Mesner drew a round metal cap which he called a stroboscope from the case, fitted it on the hillbilly's head. The metal strip had a disc hanging down in front of the hillbilly's eyes and about two inches away.
Mesner worked the dials and the flicker began blinking off and on, faster and faster, then slower, then faster again as the hillbilly's eyes stared into it unblinkingly. His muscles began to twitch. He beat the ground with his flat hands. Grasshoppers jumped across his face.
Mesner pointed out to me that I was watching an on-the-spot brain-probe. The brain-prober, or bipper, as Mesner called it, was so effective he hardly ever had to use the other items in the case such as the psychopharmaceuticals, drugs, brain shock gadgets, extractors, nerve stretchers and the like.
Mesner sat on his haunches, worked the flicker and lit a cigarette. "These brain-wave flickers correspond to any desired brain-wave rhythm. You play around and you'll get the one you want. They talk. What they don't say comes out later from the recorder. With this bipper you can get anything out of anyone, almost. If you don't get the info you want it's only because they don't have it. It burns them out considerably in the process, but that's all to the good. They're erased, and won't do any meddlesome thinking again."
The hillbilly wasn't moving now as the flicker worked on his eyes and activated desired mental responses.

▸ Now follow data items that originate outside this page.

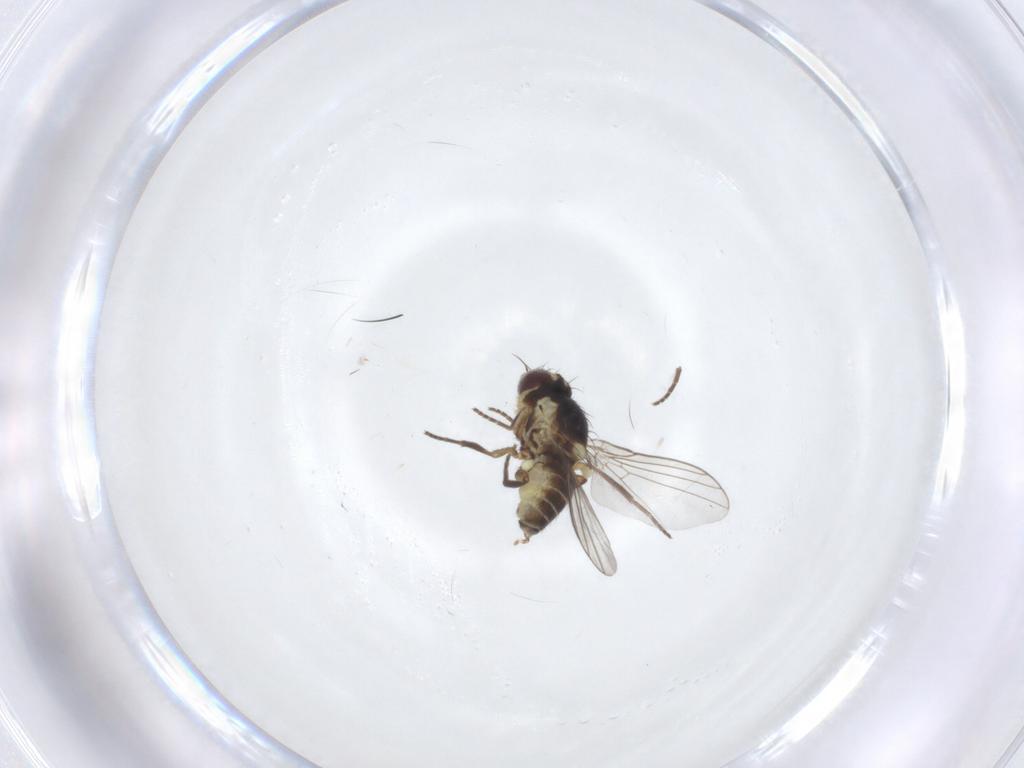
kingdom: Animalia
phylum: Arthropoda
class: Insecta
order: Diptera
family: Agromyzidae
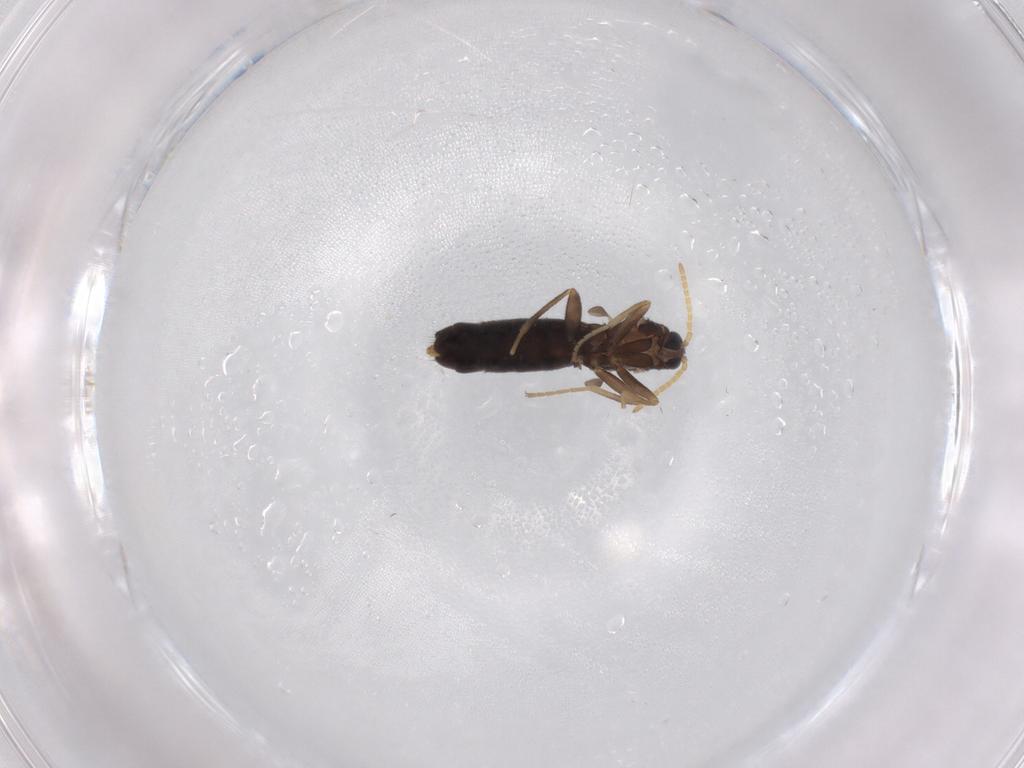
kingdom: Animalia
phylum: Arthropoda
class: Insecta
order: Diptera
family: Scatopsidae
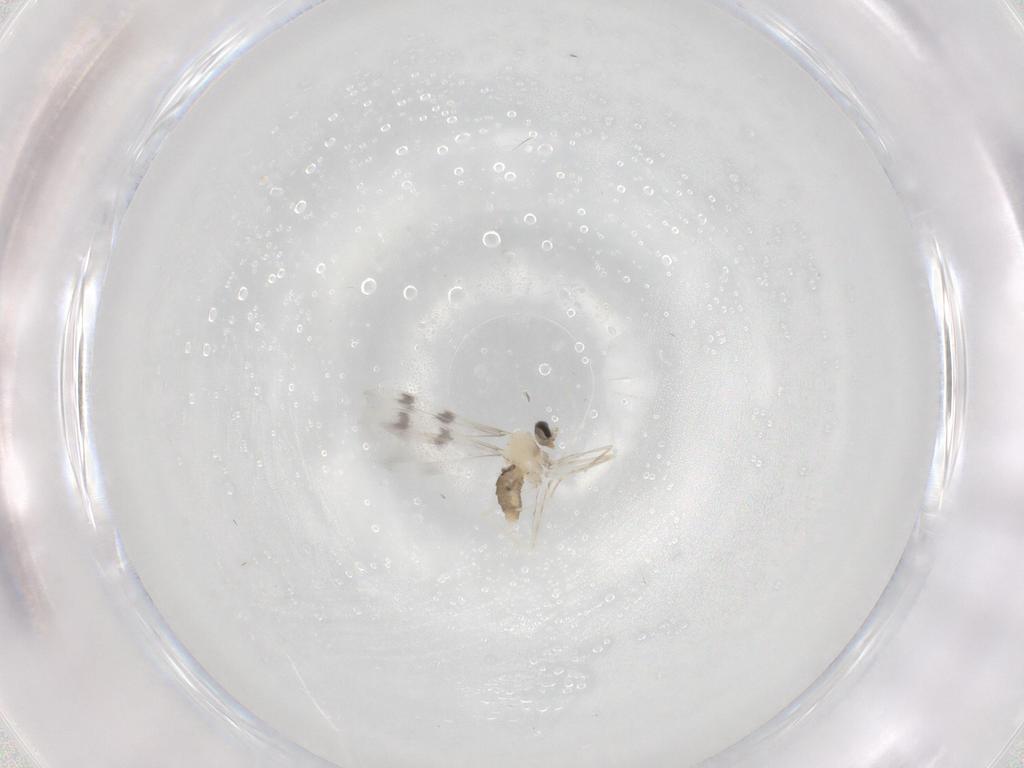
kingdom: Animalia
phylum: Arthropoda
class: Insecta
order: Diptera
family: Cecidomyiidae
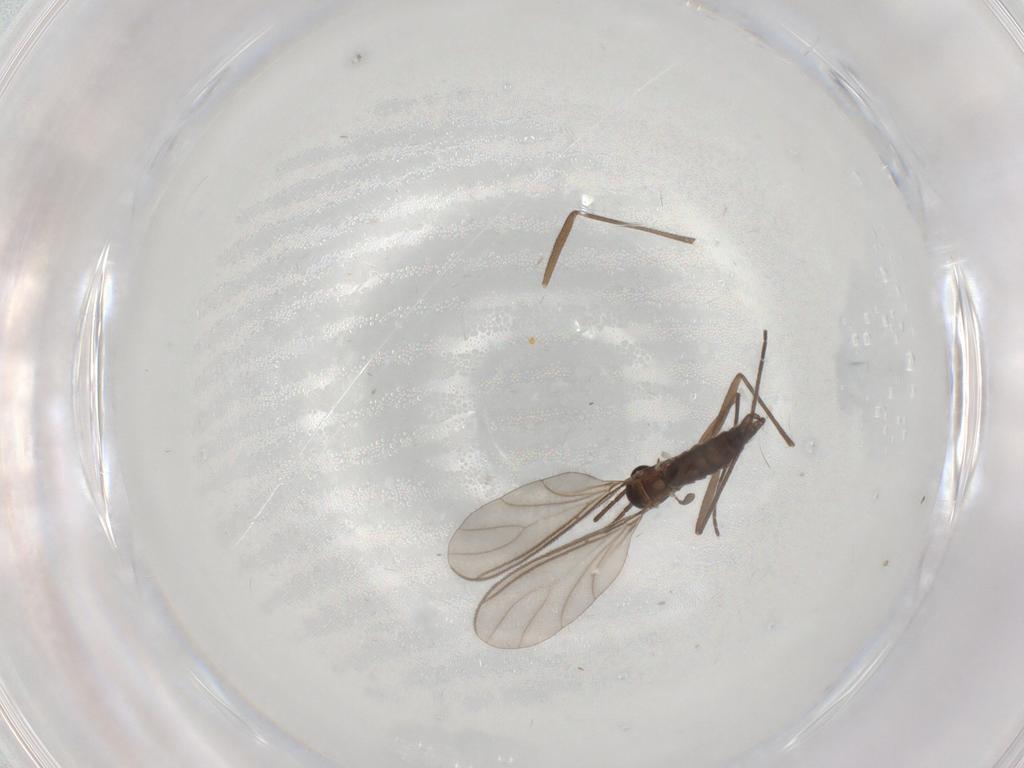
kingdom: Animalia
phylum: Arthropoda
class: Insecta
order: Diptera
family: Sciaridae
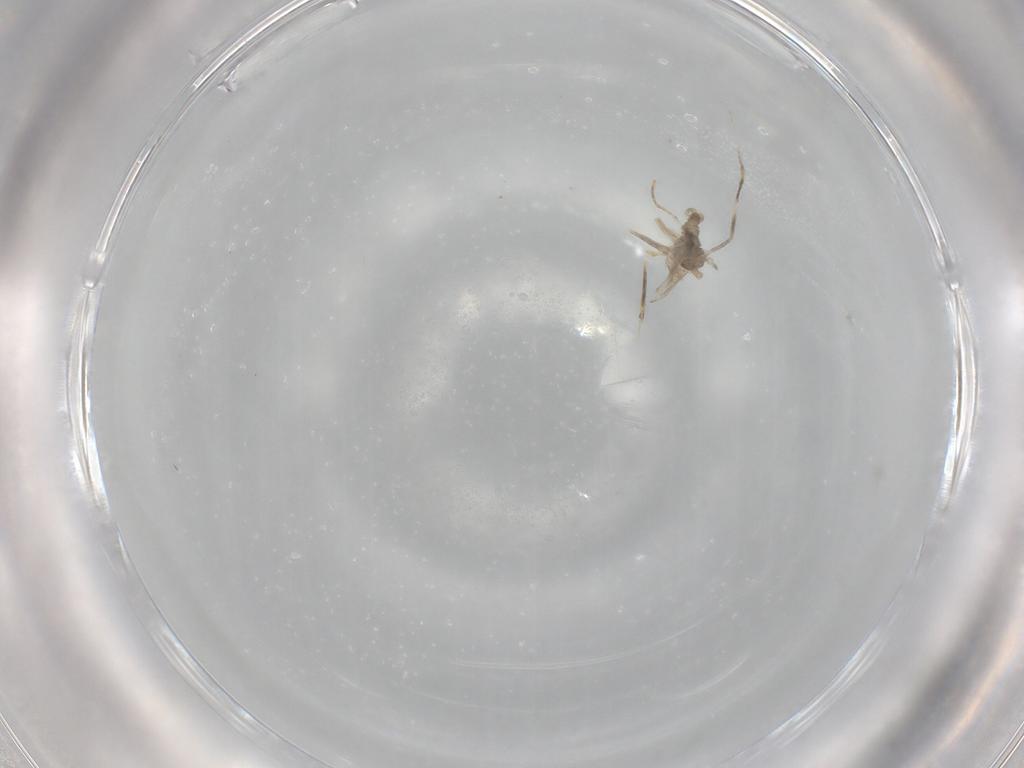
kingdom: Animalia
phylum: Arthropoda
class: Insecta
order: Diptera
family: Cecidomyiidae
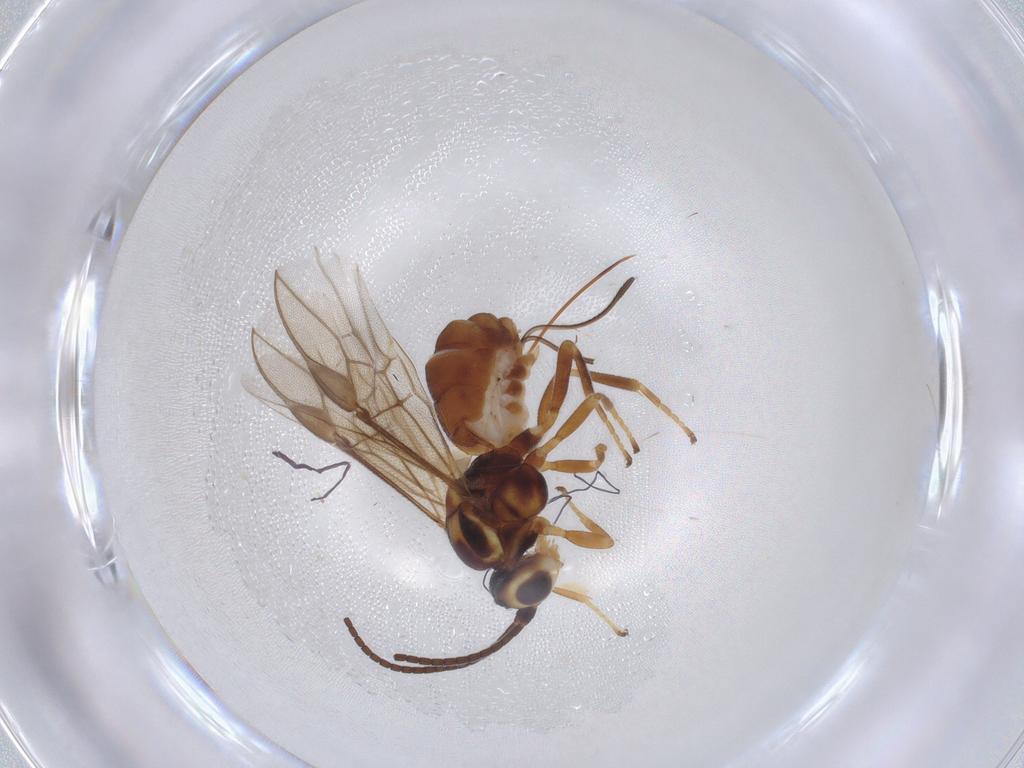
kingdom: Animalia
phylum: Arthropoda
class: Insecta
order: Hymenoptera
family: Braconidae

"Dirkson," Mesner said. "What happened to your sister, Elsa?"
"Don't know. She runned away."
"She was blind wasn't she? Wasn't she born blind?"
I felt an icy twist in my stomach.
"That's right. Borned blind as a bat."
"What happened to her?"
"Runned away with some river rat."
"You've hidden her somewhere, Dirkson. Where?"
"I ain't hid her nowhere."
Mesner turned a dial. The hillbilly screamed. His body bent upward. Blood ran out of his mouth. He was chewing his tongue. Mesner stood up and frowned. "Guess he didn't know. If he knew he'd have told us. He's no disguised Egghead. Just a damn collaborating, bottle-headed jerk."
I went over behind some brush and was sick. The hillbilly would never answer any more questions, I knew that much. Now he was laughing and babbling and crawling around on his hands and knees.
"It's rough at first, Fred. No matter how patriotic you are, and how much you hate Eggheads, it's always rough at first. But you should get used to it."
"What—I mean why—?"
"The Dirksons didn't show for their quarterly brain-check. You assume they're hiding something. It turns out they're not, then you haven't lost anything. Of course you have to burn them out a little to question them. But better to burn one innocent bottlehead than let one double-dome slip away." Mesner turned and looked at me. "Isn't that right, Fred?"
"Of course it's right," I said quickly. Mesner smiled at me.